Windows of all kinds, doors everywhere, roof hatches_ {sometimes cheaper to replace the entire thing as they sun-damage and fall off}_, tack compartment doors....if it moves it often has a gasket of some sort...time to replace is worth protecting your things and making for a quieter ride for the horse with good weather-stripping in place.
🐴...


----------



## Elessar (Dec 28, 2011)

I found the gasket seal call Flap Seal online, manufactured by a company named TrimLok. Now I just gotta find a retailer so I don't have to buy several hundred feet since I only need about 20 feet. I've found an online retailer that sells this seal but it's a wonder that etrailer.com doesn't. I've suggested it to them as a new product...item number 6B100B7X1/8A


----------



## horselovinguy (Oct 1, 2013)

I would suggest doing some independent research before you spend your $$.
I'm skeptical that it is as fantastic as they write of or more companies would be carrying the product in their inventory...
E-trailer is picky in what is sold through them as they stand behind what they sell...
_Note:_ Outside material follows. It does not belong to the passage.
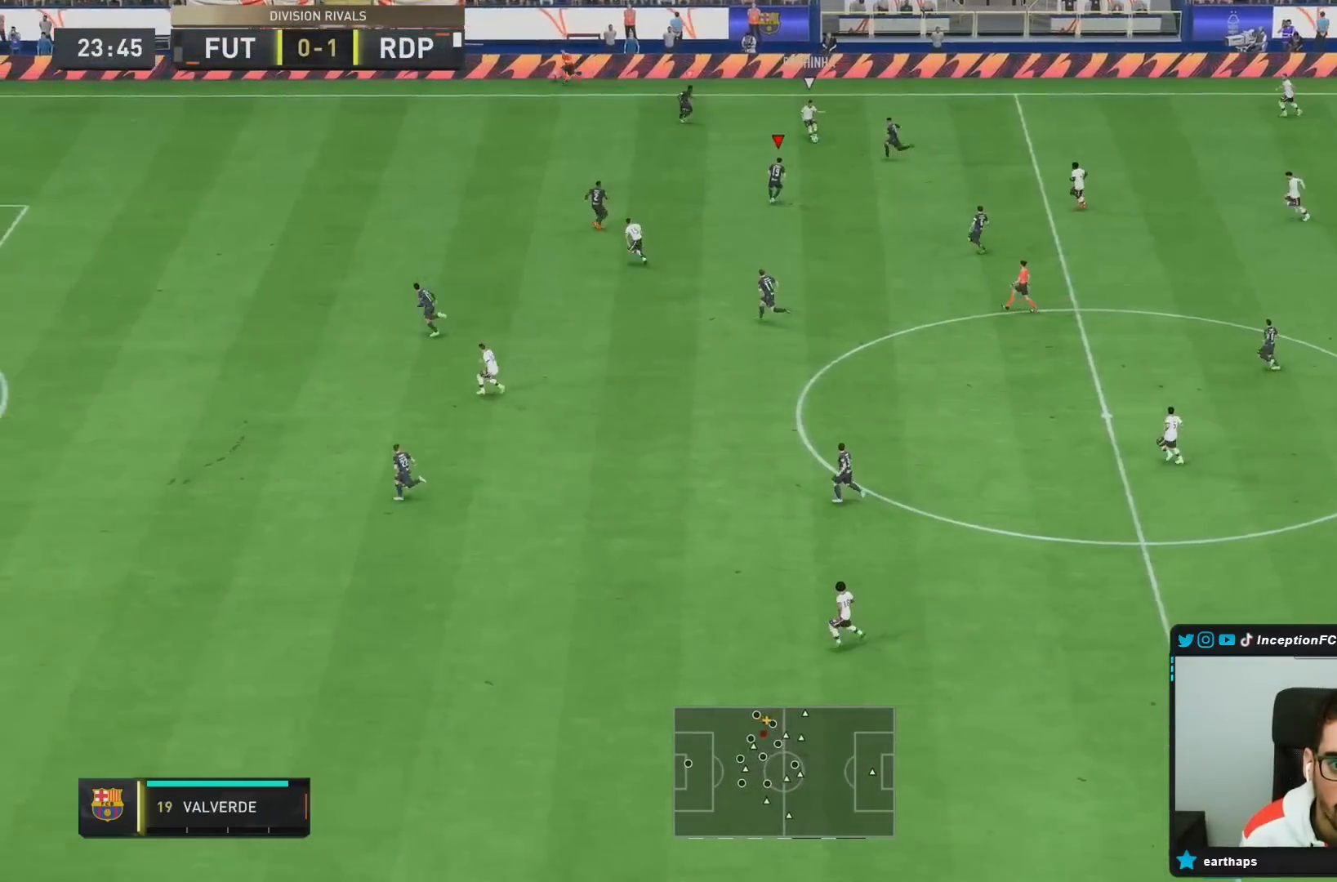
{"buttons": ["L2", "R2"], "left_stick": "left", "right_stick": "center", "events": [[100, "left_stick", "down"], [317, "left_stick", "left"], [467, "R2", "down"]]}
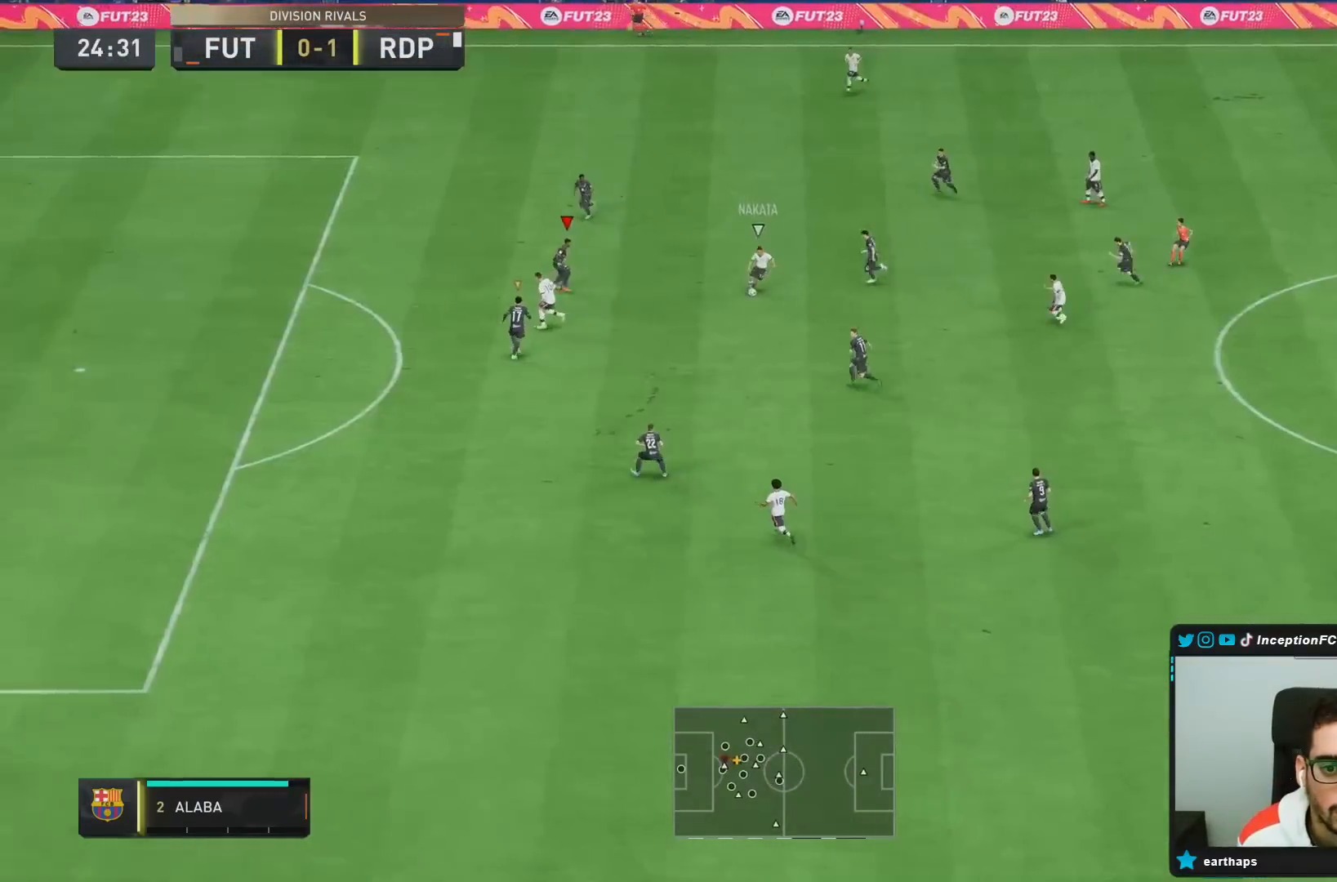
{"buttons": ["L2", "R2"], "left_stick": "down-left", "right_stick": "center"}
Make sure you have glowing accolades from several places and yes, there should also be grumping consumers as no product works for every application every-time....
Do some of your own homework before spending and "regretting".....
Good luck.
🐴...


----------



## george the mule (Dec 7, 2014)

Hi Elessar

I can't help you with specifics, but there are two places I can suggest where you might look for a suitable substitute.
For a retail store, probably your best bet would be Ace Hardware.
On-line, try McMaster Carr. If it exists, they probably list it in their catalog . . . But as far as _finding_ it, patience and persistence are virtues  
Good Luck!

Steve


----------